### PROVIDED INFORMATION

^^^^

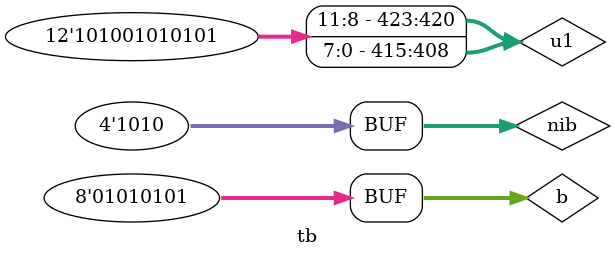
<source format=sv>
module tb;
    
    typedef struct packed { // default unsigned 
        bit [3:0] GFC; 
        bit [7:0] VPI; 
        bit [11:0] VCI; 
        bit CLP; 
        bit [3:0] PT ; 
        bit [7:0] HEC; 
        bit [47:0] [7:0] Payload; 
        bit [2:0] filler;
    } s_atmcell;

    typedef union packed { // default unsigned
        s_atmcell acell;    
        bit [423:0] bit_slice; 
        bit [52:0][7:0] byte_slice; 
    } u_atmcell;

    u_atmcell u1;
    byte b;
    bit [3:0] nib;

    initial begin

        u1.byte_slice[51] = 8'h55;
        b = u1.bit_slice[415:408]; // same as b = u1.byte_slice[51];
        assert(u1.byte_slice[51] == u1.bit_slice[415:408]);
        assert(u1.byte_slice[51] == b);
        assert(u1.bit_slice[415:408] == b);

        u1.acell.GFC = 8'hA;
        nib = u1.bit_slice[423:420]; // same as nib = u1.acell.GFC;
        assert(u1.acell.GFC == u1.bit_slice[423:420]);
        assert(u1.acell.GFC == nib);
        assert(u1.bit_slice[423:420] == nib);
        
    end

endmodule : tb
</source>
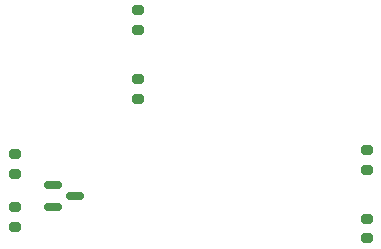
<source format=gtp>
G04 #@! TF.GenerationSoftware,KiCad,Pcbnew,(6.0.10)*
G04 #@! TF.CreationDate,2023-07-26T20:27:47-04:00*
G04 #@! TF.ProjectId,reader-daughter,72656164-6572-42d6-9461-756768746572,rev?*
G04 #@! TF.SameCoordinates,Original*
G04 #@! TF.FileFunction,Paste,Top*
G04 #@! TF.FilePolarity,Positive*
%FSLAX46Y46*%
G04 Gerber Fmt 4.6, Leading zero omitted, Abs format (unit mm)*
G04 Created by KiCad (PCBNEW (6.0.10)) date 2023-07-26 20:27:47*
%MOMM*%
%LPD*%
G01*
G04 APERTURE LIST*
G04 Aperture macros list*
%AMRoundRect*
0 Rectangle with rounded corners*
0 $1 Rounding radius*
0 $2 $3 $4 $5 $6 $7 $8 $9 X,Y pos of 4 corners*
0 Add a 4 corners polygon primitive as box body*
4,1,4,$2,$3,$4,$5,$6,$7,$8,$9,$2,$3,0*
0 Add four circle primitives for the rounded corners*
1,1,$1+$1,$2,$3*
1,1,$1+$1,$4,$5*
1,1,$1+$1,$6,$7*
1,1,$1+$1,$8,$9*
0 Add four rect primitives between the rounded corners*
20,1,$1+$1,$2,$3,$4,$5,0*
20,1,$1+$1,$4,$5,$6,$7,0*
20,1,$1+$1,$6,$7,$8,$9,0*
20,1,$1+$1,$8,$9,$2,$3,0*%
G04 Aperture macros list end*
%ADD10RoundRect,0.200000X-0.275000X0.200000X-0.275000X-0.200000X0.275000X-0.200000X0.275000X0.200000X0*%
%ADD11RoundRect,0.200000X0.275000X-0.200000X0.275000X0.200000X-0.275000X0.200000X-0.275000X-0.200000X0*%
%ADD12RoundRect,0.150000X-0.587500X-0.150000X0.587500X-0.150000X0.587500X0.150000X-0.587500X0.150000X0*%
G04 APERTURE END LIST*
D10*
X129438400Y-80949800D03*
X129438400Y-82599800D03*
D11*
X118973600Y-93446600D03*
X118973600Y-91796600D03*
X148800000Y-94425000D03*
X148800000Y-92775000D03*
D12*
X122227100Y-89893600D03*
X122227100Y-91793600D03*
X124102100Y-90843600D03*
D11*
X129438400Y-76783200D03*
X129438400Y-75133200D03*
D10*
X148800000Y-86975000D03*
X148800000Y-88625000D03*
X118973600Y-87300800D03*
X118973600Y-88950800D03*
M02*

</source>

^^^^

### WHAT YOU ARE ASKED TO DO
Please reproduce the lines from the line with "u_atmcell u1;" to the line with "assert(u1.acell.GFC == nib);", both ends included, exactly as they appear above.

### RESULT
    u_atmcell u1;
    byte b;
    bit [3:0] nib;

    initial begin

        u1.byte_slice[51] = 8'h55;
        b = u1.bit_slice[415:408]; // same as b = u1.byte_slice[51];
        assert(u1.byte_slice[51] == u1.bit_slice[415:408]);
        assert(u1.byte_slice[51] == b);
        assert(u1.bit_slice[415:408] == b);

        u1.acell.GFC = 8'hA;
        nib = u1.bit_slice[423:420]; // same as nib = u1.acell.GFC;
        assert(u1.acell.GFC == u1.bit_slice[423:420]);
        assert(u1.acell.GFC == nib);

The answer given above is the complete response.